> **Tasks to carry out**
• 1. Determine whether each statement below agrees with the passage on distributed processing in Julia. Answer yes or no for each, and quote the deciding words of the passage.
(a) The passage advises sending the data to be processed rather than instructions on what to do.
(b) The passage states that a typical user installation can contain up to hundreds of thousands of .jl files.
(c) The passage states that filter_jl walks the directory structure recursively to obtain all .jl files.
• 2. Name every function that has a docstring in the code of the passage on distributed processing in Julia.
• 3. Reproduce the part of the passage on distributed processing in Julia that begins at the words "Distributed file processing" and ends after the words "one uses Julia).".

> **Passage shown**
In both previous examples we have included the data transfer time from the controller process, in practice however distributed computing is used in situations where the data may be stored on individual local machines. As a general rule of thumb we should always send only instruction what to do and not the actual data to be processed. This will be more clearly demonstrated in the next more practical example.

Distributed file processing

Distributed is often used in processing of files, such as the commonly encountered mapreduce jobs with technologies like Hadoop, Spark, where the files live on a distributed file system and a typical job requires us to map over all the files and gather some statistics such as histograms, sums and others. We will simulate this situation with the Julia's pkg codebase, which on a typical user installation can contain up to hundreds of thousand of .jl files (depending on how extensively one uses Julia).

Exercise

Write a distributed pipeline for computing a histogram of symbols found in AST by parsing Julia source files in your .julia/packages/ directory. We have already implemented most of the code that you will need (available as source code here).

pkg_processing.jl

code
"""
	sample_all_installed_pkgs(path::AbstractString)

Returns root folders of all installed packages in the system. Package version is sampled.
"""
function sample_all_installed_pkgs(path::AbstractString)
	pkgs = readdir(path)
	# [rand(readdir(joinpath(path, p), join=true)) for p in pkgs] # sampling version
	[readdir(joinpath(path, p), join=true)[1] for p in pkgs]    # deterministic version
end

"""
	filter_jl(path)

Recursively walks the directory structure to obtain all `.jl` files.
"""
filter_jl(path) = reduce(vcat, joinpath.(rootpath, filter(endswith(".jl"), files)) for (rootpath, dirs, files) in walkdir(path))

"""
	tokenize(jl_path)

Parses a ".jl" file located at `jl_path` and extracts all symbols and expression heads from the extracted AST.
"""
function tokenize(jl_path)

> **Dataset content**
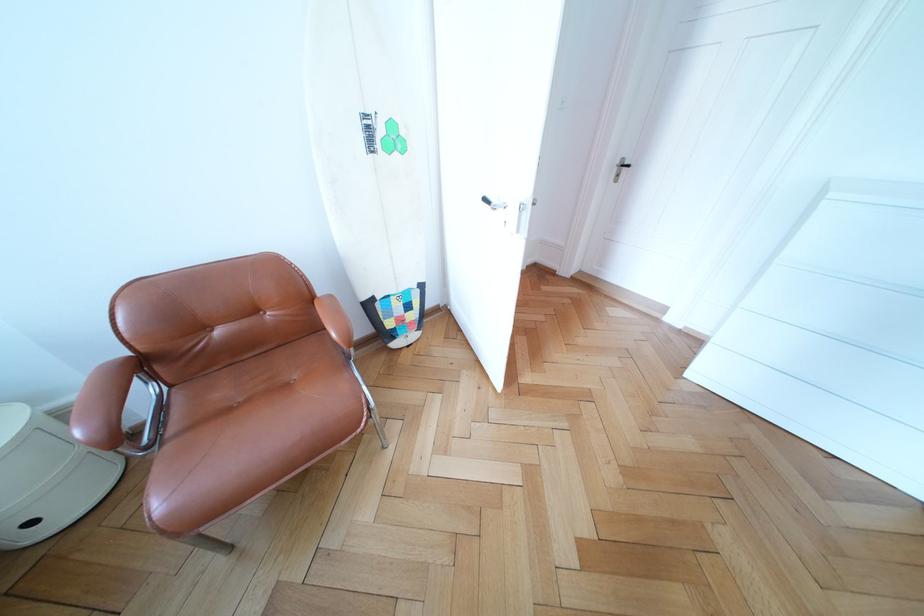
What do you see at coordinates (265, 413) in the screenshot? The height and width of the screenshot is (616, 924). I see `a brown chair sitting surface` at bounding box center [265, 413].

> **Responses**
• 1.
(a) No: "we should always send only instruction what to do and not the actual data to be processed"
(b) Yes: "on a typical user installation can contain up to hundreds of thousand of .jl files"
(c) Yes: "Recursively walks the directory structure to obtain all `.jl` files."

• 2. sample_all_installed_pkgs, filter_jl, tokenize

• 3.
Distributed file processing

Distributed is often used in processing of files, such as the commonly encountered mapreduce jobs with technologies like Hadoop, Spark, where the files live on a distributed file system and a typical job requires us to map over all the files and gather some statistics such as histograms, sums and others. We will simulate this situation with the Julia's pkg codebase, which on a typical user installation can contain up to hundreds of thousand of .jl files (depending on how extensively one uses Julia).